Task description
Where does the string "with" occur in the records? Copy each line that holds it.

(Collection entries)
BEGIN
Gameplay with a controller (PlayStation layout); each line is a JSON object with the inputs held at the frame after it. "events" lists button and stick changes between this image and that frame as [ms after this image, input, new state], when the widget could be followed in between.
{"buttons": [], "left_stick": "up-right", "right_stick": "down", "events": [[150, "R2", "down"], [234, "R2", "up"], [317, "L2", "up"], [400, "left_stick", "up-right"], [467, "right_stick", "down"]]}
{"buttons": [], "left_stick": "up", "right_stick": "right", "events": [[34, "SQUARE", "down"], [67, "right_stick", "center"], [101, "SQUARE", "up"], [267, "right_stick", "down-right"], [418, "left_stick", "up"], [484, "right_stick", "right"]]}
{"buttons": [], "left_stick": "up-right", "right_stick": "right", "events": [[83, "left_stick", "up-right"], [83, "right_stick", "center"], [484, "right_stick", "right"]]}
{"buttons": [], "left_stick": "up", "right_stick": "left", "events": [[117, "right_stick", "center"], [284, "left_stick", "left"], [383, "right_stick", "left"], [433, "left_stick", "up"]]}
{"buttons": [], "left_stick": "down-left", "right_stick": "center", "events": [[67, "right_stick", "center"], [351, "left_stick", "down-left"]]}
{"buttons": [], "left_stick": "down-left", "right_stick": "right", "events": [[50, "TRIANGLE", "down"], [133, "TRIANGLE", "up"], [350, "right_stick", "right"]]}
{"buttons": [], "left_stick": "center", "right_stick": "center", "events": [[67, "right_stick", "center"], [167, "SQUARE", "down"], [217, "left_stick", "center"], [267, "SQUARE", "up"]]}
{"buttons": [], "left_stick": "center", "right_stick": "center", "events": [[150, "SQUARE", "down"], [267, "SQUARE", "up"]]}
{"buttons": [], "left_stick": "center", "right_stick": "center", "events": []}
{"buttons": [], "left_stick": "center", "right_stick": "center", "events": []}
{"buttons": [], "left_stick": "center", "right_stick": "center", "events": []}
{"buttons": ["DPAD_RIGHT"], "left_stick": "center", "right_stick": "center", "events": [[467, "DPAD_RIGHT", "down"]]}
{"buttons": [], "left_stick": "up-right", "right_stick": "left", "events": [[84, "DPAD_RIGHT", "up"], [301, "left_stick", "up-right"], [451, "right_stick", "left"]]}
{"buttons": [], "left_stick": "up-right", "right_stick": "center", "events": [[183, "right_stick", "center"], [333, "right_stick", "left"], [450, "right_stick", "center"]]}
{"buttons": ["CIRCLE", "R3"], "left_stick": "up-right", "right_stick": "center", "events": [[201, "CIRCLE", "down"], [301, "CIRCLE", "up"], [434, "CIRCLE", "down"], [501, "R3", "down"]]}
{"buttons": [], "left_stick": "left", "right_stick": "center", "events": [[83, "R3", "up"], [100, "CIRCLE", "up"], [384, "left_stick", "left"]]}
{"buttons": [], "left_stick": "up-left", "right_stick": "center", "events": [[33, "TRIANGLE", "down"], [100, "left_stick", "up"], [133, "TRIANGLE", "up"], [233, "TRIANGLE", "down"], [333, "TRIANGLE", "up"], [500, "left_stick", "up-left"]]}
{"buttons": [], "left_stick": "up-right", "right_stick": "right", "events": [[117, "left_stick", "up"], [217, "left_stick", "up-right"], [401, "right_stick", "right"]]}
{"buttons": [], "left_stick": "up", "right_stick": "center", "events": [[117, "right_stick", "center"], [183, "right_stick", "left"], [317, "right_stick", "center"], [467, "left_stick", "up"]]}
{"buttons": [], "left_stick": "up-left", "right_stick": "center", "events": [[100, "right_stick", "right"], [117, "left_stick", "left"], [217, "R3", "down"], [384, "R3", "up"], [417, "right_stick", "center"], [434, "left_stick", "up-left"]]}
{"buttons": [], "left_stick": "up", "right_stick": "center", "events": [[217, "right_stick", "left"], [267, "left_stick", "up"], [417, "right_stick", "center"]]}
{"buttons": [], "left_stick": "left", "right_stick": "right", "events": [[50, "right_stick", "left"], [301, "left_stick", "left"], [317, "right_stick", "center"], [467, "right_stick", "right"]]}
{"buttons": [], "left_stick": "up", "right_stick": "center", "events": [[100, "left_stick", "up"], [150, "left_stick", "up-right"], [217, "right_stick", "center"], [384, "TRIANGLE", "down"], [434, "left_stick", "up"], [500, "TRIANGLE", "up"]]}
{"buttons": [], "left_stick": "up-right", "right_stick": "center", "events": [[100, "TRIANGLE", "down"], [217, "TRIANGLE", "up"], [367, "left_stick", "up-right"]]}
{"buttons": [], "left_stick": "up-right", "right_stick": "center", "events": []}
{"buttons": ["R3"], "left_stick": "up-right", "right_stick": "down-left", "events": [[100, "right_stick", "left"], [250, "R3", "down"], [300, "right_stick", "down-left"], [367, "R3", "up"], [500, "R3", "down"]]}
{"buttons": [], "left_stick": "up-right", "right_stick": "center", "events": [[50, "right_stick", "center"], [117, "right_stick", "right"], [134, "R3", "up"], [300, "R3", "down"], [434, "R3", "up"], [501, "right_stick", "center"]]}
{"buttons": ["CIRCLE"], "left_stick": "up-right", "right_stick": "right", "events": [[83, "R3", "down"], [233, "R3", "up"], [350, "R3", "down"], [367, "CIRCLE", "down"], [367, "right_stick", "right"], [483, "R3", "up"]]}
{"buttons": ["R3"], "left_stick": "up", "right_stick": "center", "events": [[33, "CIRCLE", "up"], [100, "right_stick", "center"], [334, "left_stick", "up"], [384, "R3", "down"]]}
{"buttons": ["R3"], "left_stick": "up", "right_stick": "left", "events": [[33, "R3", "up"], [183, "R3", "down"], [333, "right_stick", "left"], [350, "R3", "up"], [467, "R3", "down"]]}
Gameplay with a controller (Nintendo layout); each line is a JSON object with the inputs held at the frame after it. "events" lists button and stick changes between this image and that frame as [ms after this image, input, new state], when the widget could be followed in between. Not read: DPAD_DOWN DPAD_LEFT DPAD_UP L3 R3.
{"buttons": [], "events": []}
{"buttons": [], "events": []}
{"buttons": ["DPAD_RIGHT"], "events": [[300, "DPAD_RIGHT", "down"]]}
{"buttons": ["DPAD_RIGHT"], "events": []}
END
Your response
Gameplay with a controller (PlayStation layout); each line is a JSON object with the inputs held at the frame after it. "events" lists button and stick changes between this image and that frame as [ms after this image, input, new state], when the widget could be followed in between.
Gameplay with a controller (Nintendo layout); each line is a JSON object with the inputs held at the frame after it. "events" lists button and stick changes between this image and that frame as [ms after this image, input, new state], when the widget could be followed in between. Not read: DPAD_DOWN DPAD_LEFT DPAD_UP L3 R3.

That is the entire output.